■ **EXERCISE AIM**
Retype everything from "When Senate Finance" down to "of cancer patients." in the passage on Medicare payments to oncologists below.
[QUOTED PASSAGE Boundary: Start]
Congress has authorized the payment for oncologists reporting whether their treatment adheres to guidelines. Greg Pawelski, who follows the oncology market very carefully, was not too impressed.
When Senate Finance Committee Chairman Chuck Grassley found out that the value of the approximately $300 million-a-year medicare chemotherapy demonstration project to report on a patient’s level of nausea, vomiting, pain and fatigue was for nothing (providers were being paid $130 to simply forward the data that is already collected), they hoodwinked Congress into additional reimbursement to oncologists that report whether their treatment adheres to practice guidelines published by either NCCN or ASCO.

Looks like cancer patients will have to continue overpaying their oncologists and not have access to cutting-edge cancer treatments, and continue to suffer side-effect consequences and even death. The system will continue to serve the clinical investigators and the clinical oncologists, but not serve the best interests of cancer patients.

I think that the concept that some "authoritative" organization (made up primarily of practitioners and researchers with built in conflicts of interest) should determine the "correct" approach to cancer treatment has been very harmful to progress.
[QUOTED PASSAGE Boundary: End]
[RECORD SET Boundary: Start]
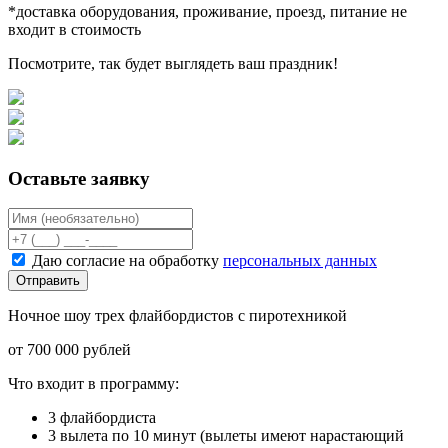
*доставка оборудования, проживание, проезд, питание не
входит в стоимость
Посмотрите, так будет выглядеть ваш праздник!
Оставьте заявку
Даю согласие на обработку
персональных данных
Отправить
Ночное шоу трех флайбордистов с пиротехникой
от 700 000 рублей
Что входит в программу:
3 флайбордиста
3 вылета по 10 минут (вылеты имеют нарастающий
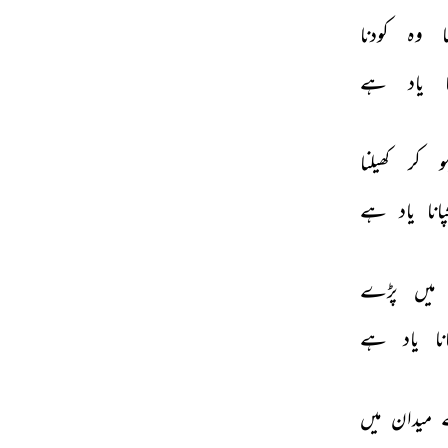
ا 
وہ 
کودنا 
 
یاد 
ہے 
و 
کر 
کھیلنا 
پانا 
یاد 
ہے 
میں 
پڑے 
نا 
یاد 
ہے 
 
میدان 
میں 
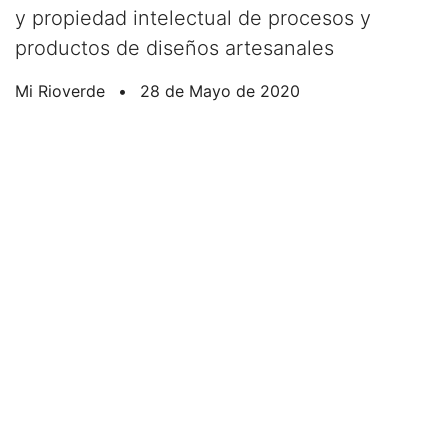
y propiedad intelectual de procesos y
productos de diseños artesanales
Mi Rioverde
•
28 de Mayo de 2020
[RECORD SET Boundary: End]
[RECORD SET Boundary: Start]
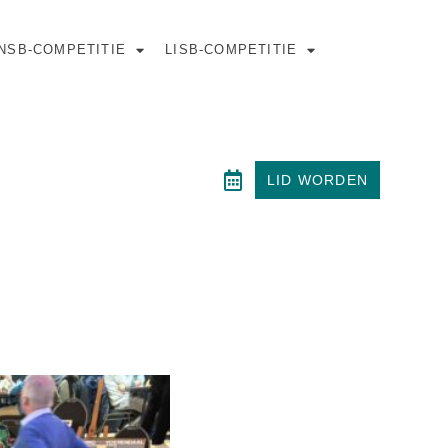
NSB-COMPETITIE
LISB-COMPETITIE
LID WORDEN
[RECORD SET Boundary: End]
■ **FINISHED TASK**
When Senate Finance Committee Chairman Chuck Grassley found out that the value of the approximately $300 million-a-year medicare chemotherapy demonstration project to report on a patient’s level of nausea, vomiting, pain and fatigue was for nothing (providers were being paid $130 to simply forward the data that is already collected), they hoodwinked Congress into additional reimbursement to oncologists that report whether their treatment adheres to practice guidelines published by either NCCN or ASCO.

Looks like cancer patients will have to continue overpaying their oncologists and not have access to cutting-edge cancer treatments, and continue to suffer side-effect consequences and even death. The system will continue to serve the clinical investigators and the clinical oncologists, but not serve the best interests of cancer patients.